Menoleh ke samping, meja kerja Kayla berantakan. Wanita itu belum menandakan akan mengakhiri pekerjaannya. "Kudengar kau akan pergi malam ini," celetuk Irena. 

"Huh? Ya. Tapi mungkin aku akan datang terlambat karena harus menyelesaikan semua berkas ini. Tanggung sekali jika kutinggalkan," sahut Kayla sambil sibuk mengetik dengan cepat di keyboard. 

"Baiklah. Kalau begitu sampai ketemu di acara reuni," pamit Irena. Beranjak dari tempat duduknya. Dia berjalan menuju basement dengan perasaan janggal. Irena tidak tahu apa yang dia lupakan setelah meninggalkan meja kerjanya. Ponsel dan dompet selalu dia bawa. Pikiran rumit itu segera teralihkan oleh punggung Zen di pintu keluar basement. Dia telah menunggu rupanya. 
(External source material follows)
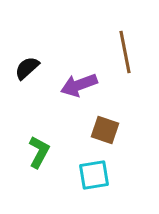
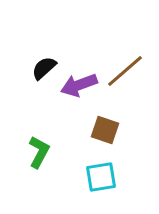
brown line: moved 19 px down; rotated 60 degrees clockwise
black semicircle: moved 17 px right
cyan square: moved 7 px right, 2 px down
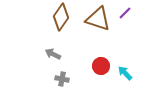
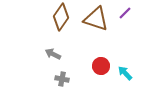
brown triangle: moved 2 px left
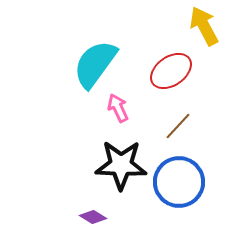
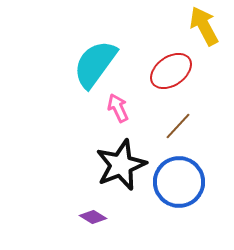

Lelaki itu berbalik manakala mendengar suara stiletto menggema di lorong sepi. Zen tersenyum. Salah satu kelebihan Zen adalah pada senyumannya. Irena mengakui bahwa lelaki itu memiliki bibir yang sexy ditambah ketika tersenyum. Sewaktu dulu, Zen digemari banyak mahasiswi. Namun, diantara para wanita itu, Zen memilih dirinya -yang tak pernah menggoda lelaki mana pun. "Kenapa tidak menungguku di mobil saja?" ucap Irena. 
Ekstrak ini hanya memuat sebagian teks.